Why this works: The Reviewer Agent has no memory of why the Generator Agent wrote the code the way it did. It evaluates the output purely on the merits of the text against the rubric, completely eliminating LLM confirmation bias.

5. Designing the Critique Prompt

The success of a multi-pass system relies entirely on how you instruct the Reviewer Agent. If you just say "Make this better," the Reviewer might unnecessarily rewrite perfect code just to fulfill the prompt.

Architectural Best Practice: The "Critique-Only" Constraint

Do not let the Reviewer Agent rewrite the output. Force it to only output a structured list of flaws.

Reviewer Prompt Example:

"You are a strict QA Reviewer. Read the drafted SQL query below. Evaluate it strictly against these three rules: 1. No SELECT * statements. 2. Must use table aliases. 3. Must include a WHERE clause.

Output a JSON array of violations. If there are no violations, output an empty array[]. DO NOT output the corrected SQL."

Your application code then takes that JSON array. If it is empty, the draft is approved and sent to the user. If it has items, your code passes the array back to the Generator Agent: "Your draft had the following violations: [Array]. Fix them."

6. The Architect's Dilemma: Cost vs. Quality

Multi-pass workflows produce significantly higher-quality outputs, but they come with severe architectural trade-offs:

  • Token Multipliers: A 3-pass workflow consumes at least 3x the input tokens and 3x the output tokens of a single-pass workflow.

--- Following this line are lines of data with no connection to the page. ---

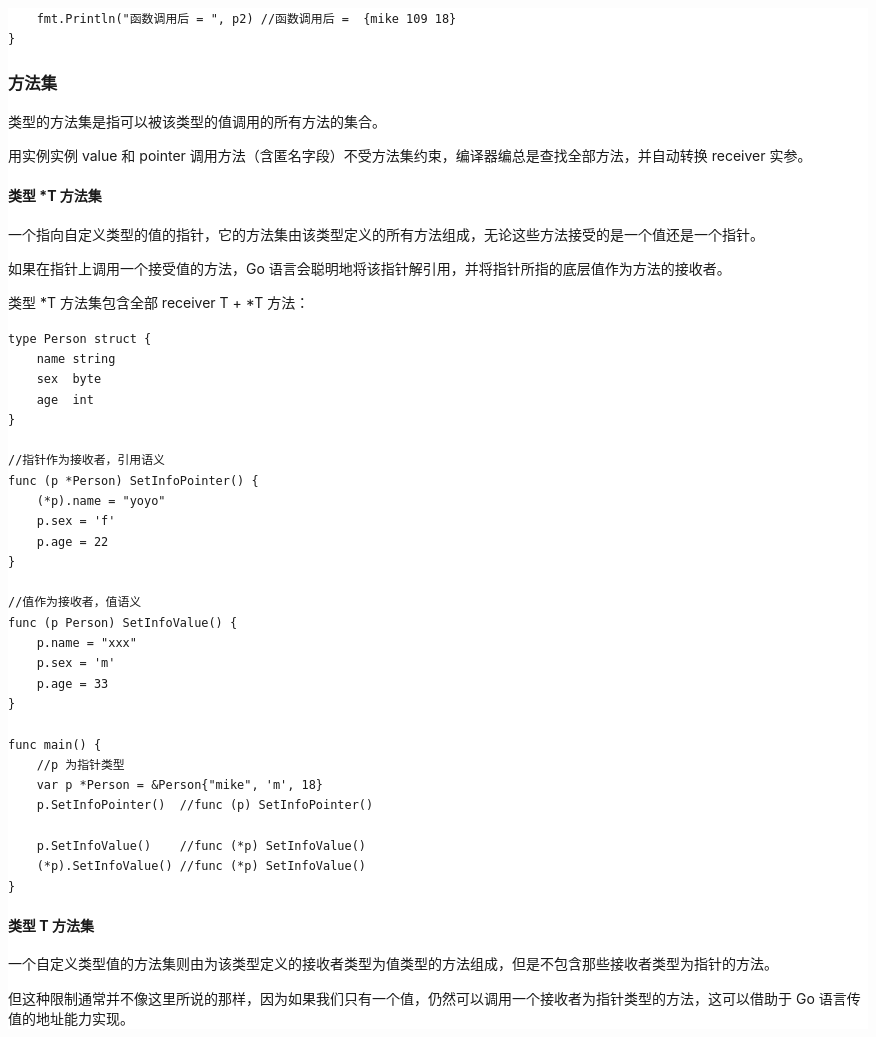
 ```
    fmt.Println("函数调用后 = ", p2) //函数调用后 =  {mike 109 18}
}
```

### 方法集

类型的方法集是指可以被该类型的值调用的所有方法的集合。

用实例实例 value 和 pointer 调用方法（含匿名字段）不受⽅法集约束，编译器编总是查找全部方法，并自动转换 receiver 实参。

#### 类型 *T 方法集

一个指向自定义类型的值的指针，它的方法集由该类型定义的所有方法组成，无论这些方法接受的是一个值还是一个指针。

如果在指针上调用一个接受值的方法，Go 语言会聪明地将该指针解引用，并将指针所指的底层值作为方法的接收者。

类型 *T ⽅法集包含全部 receiver T + *T ⽅法：

```
type Person struct {
    name string
    sex  byte
    age  int
}

//指针作为接收者，引用语义
func (p *Person) SetInfoPointer() {
    (*p).name = "yoyo"
    p.sex = 'f'
    p.age = 22
}

//值作为接收者，值语义
func (p Person) SetInfoValue() {
    p.name = "xxx"
    p.sex = 'm'
    p.age = 33
}

func main() {
    //p 为指针类型
    var p *Person = &Person{"mike", 'm', 18}
    p.SetInfoPointer()  //func (p) SetInfoPointer()

    p.SetInfoValue()    //func (*p) SetInfoValue()
    (*p).SetInfoValue() //func (*p) SetInfoValue()
}
```

#### 类型 T 方法集

一个自定义类型值的方法集则由为该类型定义的接收者类型为值类型的方法组成，但是不包含那些接收者类型为指针的方法。

但这种限制通常并不像这里所说的那样，因为如果我们只有一个值，仍然可以调用一个接收者为指针类型的方法，这可以借助于 Go 语言传值的地址能力实现。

  • Latency: If a single API call takes 4 seconds, a 3-pass review takes 12+ seconds. This is unacceptable for a real-time customer service chatbot.

When to use Multi-Pass:

Reserve this pattern for high-stakes, asynchronous tasks. Generating code, drafting legal contracts, summarizing critical medical records, or running background CI/CD checks are perfect use cases where absolute accuracy vastly outweighs a few seconds of latency.